Günümüzde uzaydaki elektronikler zararlı radyasyondan iki şekilde korunmaktadır. Alüminyum ve tantal gibi bazı malzeme kombinasyonları kullanılarak fiziksel olarak korunurlar ve radyasyona karşı dayanıklıdırlar, bu da genellikle radyasyona maruz kalma toleranslarını artıracak şekilde tasarlandıkları anlamına gelir. Aethero’nun kurucu ortağı Edward Ge yakın tarihli bir röportajda, AetherNxN bilgisayarı radyasyonla güçlendirilmiş, ancak CSC’nin korumasını eklemek “yapay zeka yeteneğine sahip donanımı uzaya getirmemize ve bu çok düşmanca koşullar altında çalışmasını sağlamamıza olanak tanıyor” dedi.

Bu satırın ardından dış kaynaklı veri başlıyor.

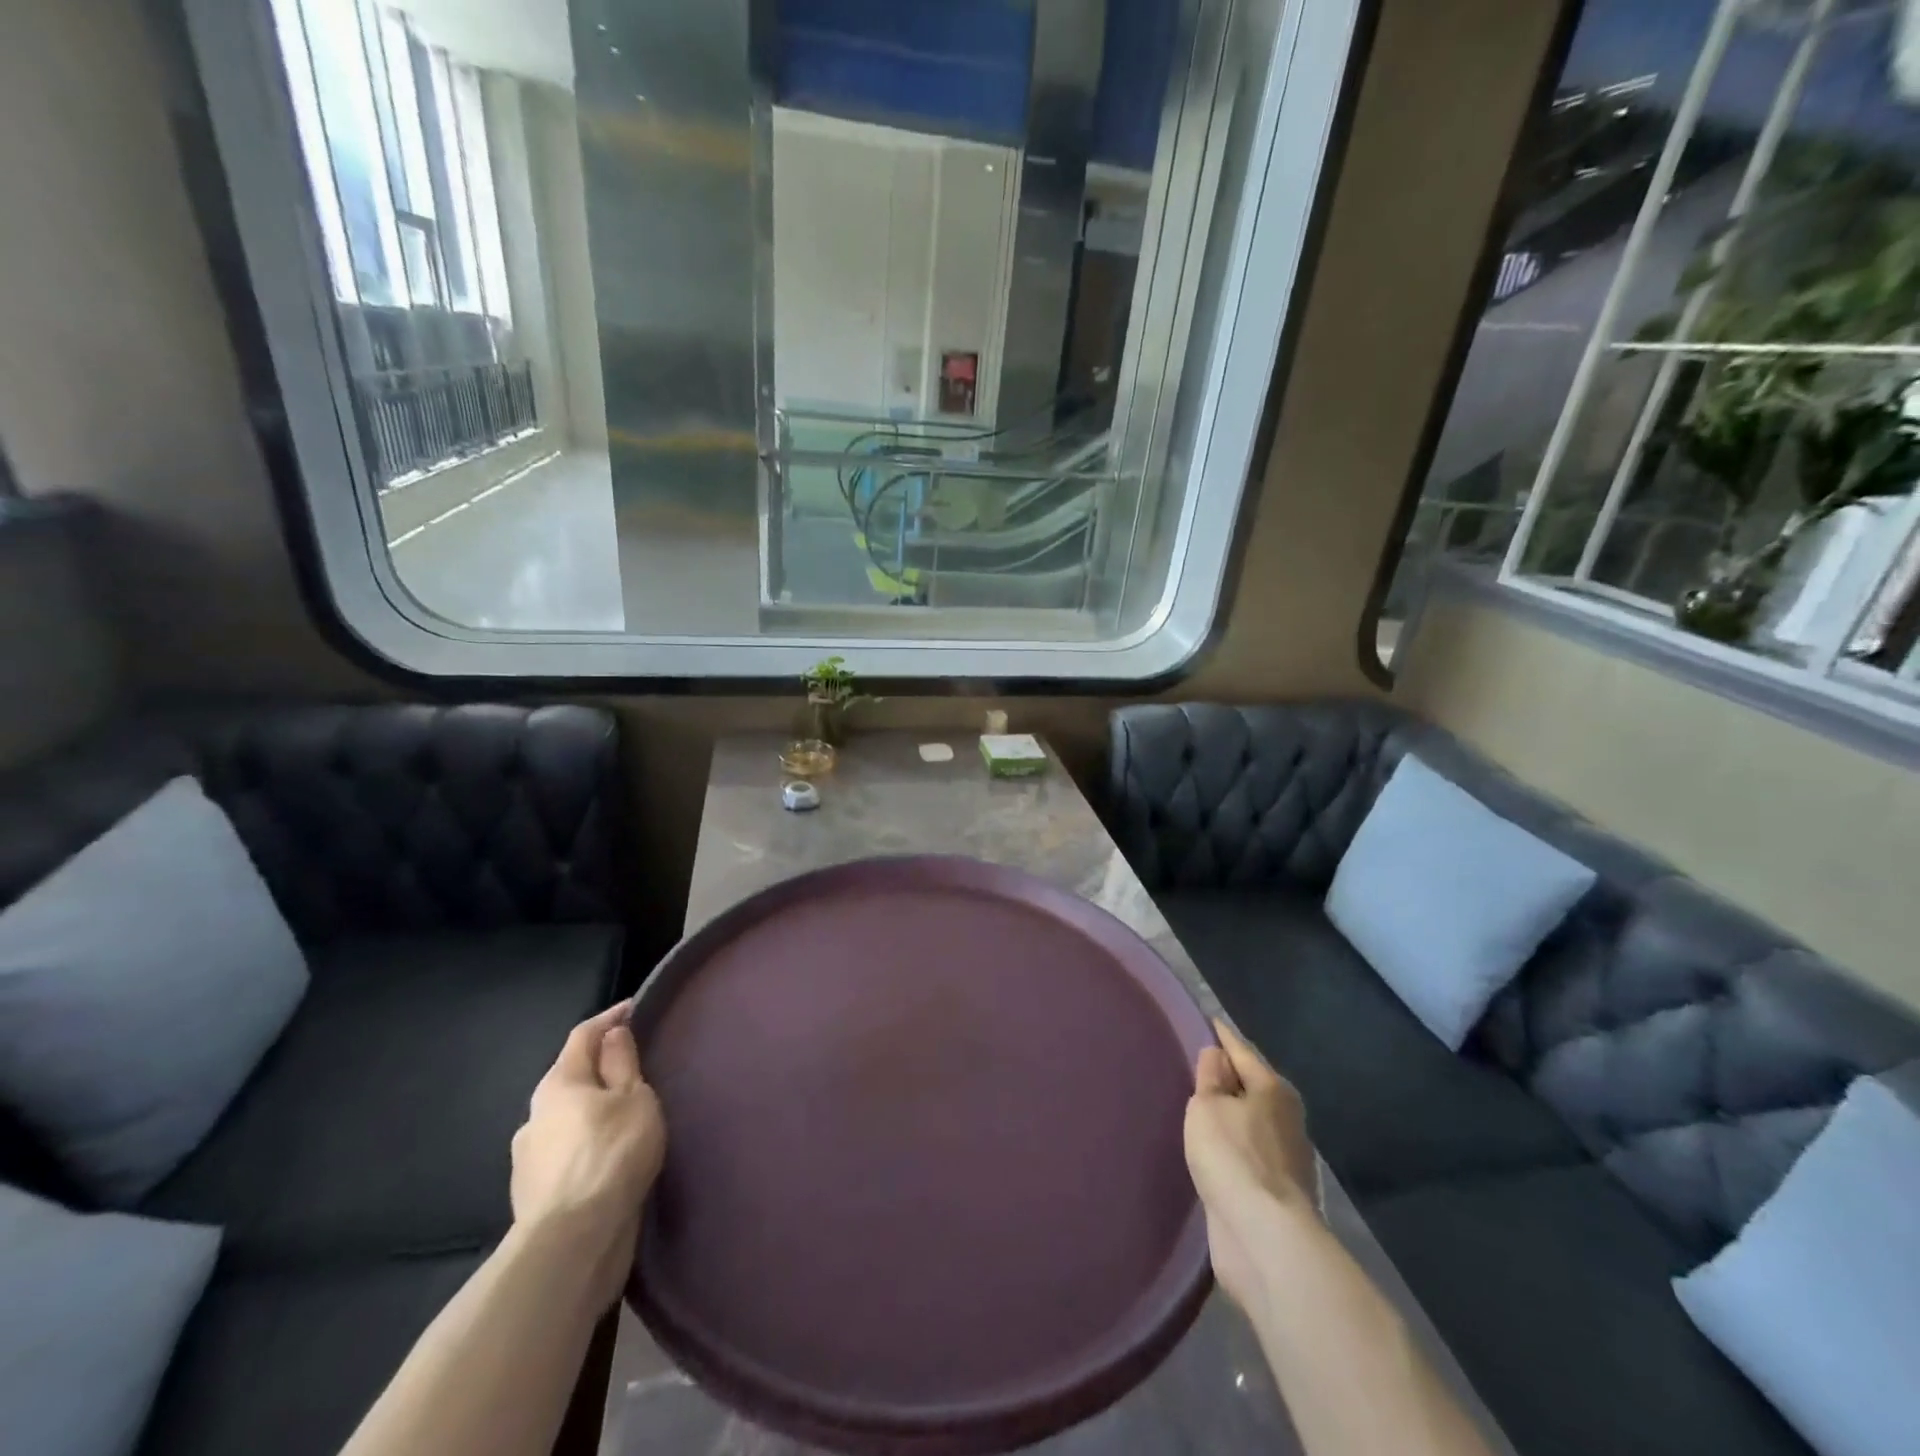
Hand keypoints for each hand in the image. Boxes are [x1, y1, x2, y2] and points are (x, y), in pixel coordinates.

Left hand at [510, 1001, 666, 1304]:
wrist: (572, 1244)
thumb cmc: (610, 1155)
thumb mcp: (633, 1098)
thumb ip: (622, 1063)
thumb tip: (613, 1033)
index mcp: (558, 1083)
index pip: (583, 1035)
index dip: (610, 1018)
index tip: (634, 1008)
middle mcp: (535, 1115)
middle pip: (571, 1078)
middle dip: (599, 1069)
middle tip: (635, 1068)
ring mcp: (529, 1158)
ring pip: (566, 1119)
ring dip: (591, 1112)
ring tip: (625, 1118)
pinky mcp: (534, 1195)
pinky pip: (565, 1154)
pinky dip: (586, 1146)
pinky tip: (607, 1158)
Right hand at [1184, 1019, 1316, 1313]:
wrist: (1266, 1239)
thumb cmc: (1234, 1158)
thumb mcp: (1208, 1107)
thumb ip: (1210, 1077)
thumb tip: (1217, 1055)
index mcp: (1273, 1090)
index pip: (1242, 1050)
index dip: (1222, 1035)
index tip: (1206, 1020)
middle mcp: (1286, 1118)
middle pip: (1252, 1086)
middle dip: (1228, 1076)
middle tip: (1197, 1065)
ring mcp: (1285, 1159)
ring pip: (1251, 1123)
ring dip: (1230, 1115)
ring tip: (1201, 1107)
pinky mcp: (1276, 1193)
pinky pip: (1248, 1154)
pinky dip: (1232, 1146)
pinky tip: (1214, 1150)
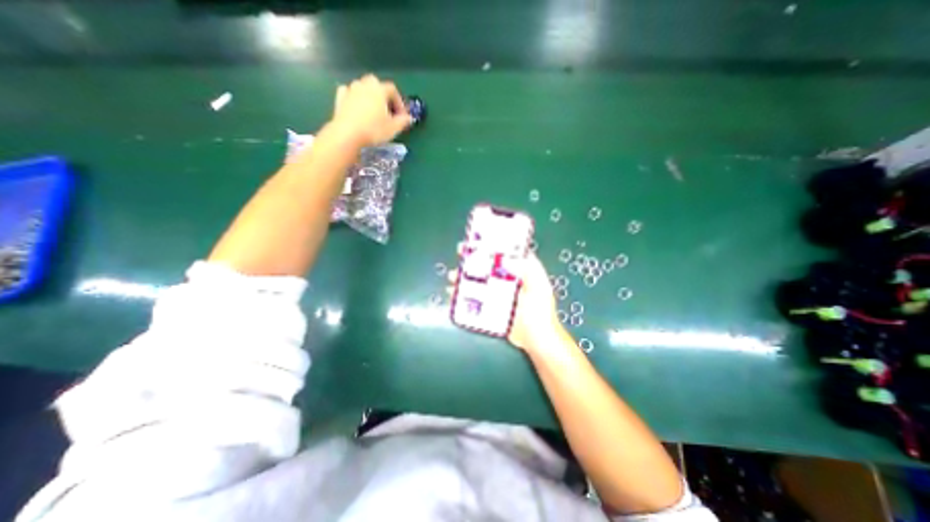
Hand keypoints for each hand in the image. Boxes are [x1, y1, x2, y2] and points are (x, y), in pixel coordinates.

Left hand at [329, 74, 412, 146]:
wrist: (348, 134)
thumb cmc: (374, 130)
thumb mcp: (393, 128)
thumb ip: (403, 121)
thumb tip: (409, 118)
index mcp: (379, 89)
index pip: (393, 90)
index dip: (399, 102)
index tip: (402, 116)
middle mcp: (365, 85)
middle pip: (376, 84)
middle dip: (383, 95)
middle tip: (387, 110)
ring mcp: (350, 89)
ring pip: (362, 87)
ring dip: (369, 96)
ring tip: (373, 112)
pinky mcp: (340, 98)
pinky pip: (349, 92)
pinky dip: (354, 97)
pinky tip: (357, 107)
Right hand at [446, 250, 565, 352]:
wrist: (536, 339)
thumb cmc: (541, 311)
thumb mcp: (539, 286)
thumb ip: (529, 268)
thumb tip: (507, 256)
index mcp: (519, 270)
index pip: (503, 252)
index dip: (490, 245)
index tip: (476, 241)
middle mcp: (506, 279)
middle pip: (486, 265)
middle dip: (472, 260)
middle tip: (459, 256)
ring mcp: (496, 294)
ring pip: (477, 281)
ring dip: (464, 278)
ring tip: (452, 277)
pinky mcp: (490, 307)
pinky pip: (473, 299)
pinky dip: (462, 296)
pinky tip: (453, 295)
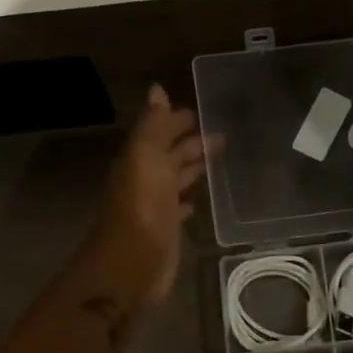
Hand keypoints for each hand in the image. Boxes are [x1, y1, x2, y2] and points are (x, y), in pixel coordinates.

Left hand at [84, 84, 206, 307]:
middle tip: (221, 134)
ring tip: (218, 159)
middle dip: (191, 143)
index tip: (201, 111)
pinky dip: (188, 200)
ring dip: (192, 168)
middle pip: (171, 155)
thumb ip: (153, 125)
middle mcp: (147, 178)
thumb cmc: (141, 206)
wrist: (130, 263)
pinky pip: (179, 208)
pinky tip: (199, 200)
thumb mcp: (146, 156)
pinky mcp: (166, 230)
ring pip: (177, 179)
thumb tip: (157, 89)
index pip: (161, 132)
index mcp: (141, 158)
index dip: (177, 120)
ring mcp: (155, 205)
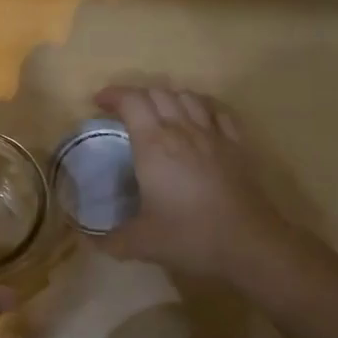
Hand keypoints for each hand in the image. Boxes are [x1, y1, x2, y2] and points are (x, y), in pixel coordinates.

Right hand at [93, 85, 302, 281]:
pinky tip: (197, 120)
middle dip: (136, 96)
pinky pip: (217, 111)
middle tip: (124, 113)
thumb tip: (88, 241)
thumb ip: (110, 240)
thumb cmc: (190, 236)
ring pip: (188, 96)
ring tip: (158, 114)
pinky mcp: (237, 145)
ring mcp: (213, 135)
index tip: (99, 103)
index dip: (113, 95)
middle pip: (158, 93)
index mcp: (154, 145)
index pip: (131, 101)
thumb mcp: (141, 244)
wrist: (249, 244)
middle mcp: (182, 130)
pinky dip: (200, 107)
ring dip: (167, 98)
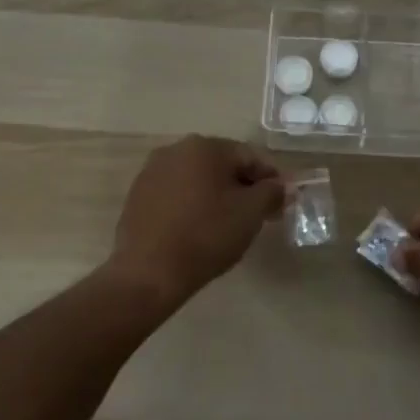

CSC’nin koruması, şirketin Plasteel (Frank Herbert’in fikrine kadar uzanan bir terim) adını verdiği yeni, 3D baskılı bir malzemedir. Kumdan tepe): radyasyon engelleyici nanopartiküllerin eşit şekilde dağıtılmış bir katmanına sahip bir polimer karışımı. Şirket 2020 yılında kuruldu ve koruyucu malzemesini Axiom Space ve Quantum Space ile görevlerde uçurdu. Plasteel, alüminyumdan daha esnektir ve daha geniş bir bileşen yelpazesinde kullanılmasına olanak tanır; hatta şirket, onu uzay giysilerine uyarlamak için bile çalışıyor.
Şirket, malzemesinin yalnızca bilgisayarın aldığı genel radyasyon dozunu azaltmakla kalmayıp aynı zamanda “tek olay etkileri” olarak bilinen durumu sınırlama konusunda geleneksel malzemelerden daha etkili olduğunu söylüyor. Bu, yüksek enerjili bir proton gibi tek bir iyonlaştırıcı parçacığın uzaydaki bir elektronik devreye zarar vermesi veya başka bir şekilde etkilemesidir. (Bu olaylar Dünya’da bile meydana gelir, ancak atmosferin sağladığı koruma nedeniyle son derece nadirdir.)
Genel dozun azaltılması önemli olmakla birlikte, tekil olayların etkilerinin hafifletilmesi de hayati önem taşımaktadır. CSC kurucu ortağı ve CEO’su Yanni Barghouty, bunu 100 tenis topunun tek bir kurşunla duvara çarpmasına benzetti; aynı toplam kinetik enerjiye sahip olabilirler, ancak ikincisi çok daha tehlikelidir.
Hem Ge hem de Barghouty, gelişmiş, karmaşık işlemcileri uzaya getirmek için yeni nesil koruma teknolojilerine ihtiyaç duyulacağı konusunda hemfikirdi. Aethero, ilk ve en büyük pazarının Dünya gözlem verileri için uç işleme (örneğin ilginç nesnelerin bağımsız olarak tanımlanması) olacağını tahmin ediyor, ancak her iki şirket de uzayda gelişmiş uç bilişimin mümkün kıldığı yeni bir derin uzay araştırmaları çağının mümkün olduğunu düşünüyor.
Barghouty, “Yapay zeka açısından bu kadar hızlı hiçbir şey şimdiye kadar uzaya fırlatılmadı” dedi. “Yani bu çalışmayı bu şekilde yapmak, kelimenin tam anlamıyla Moore yasasını uzaya taşımak anlamına geliyor.”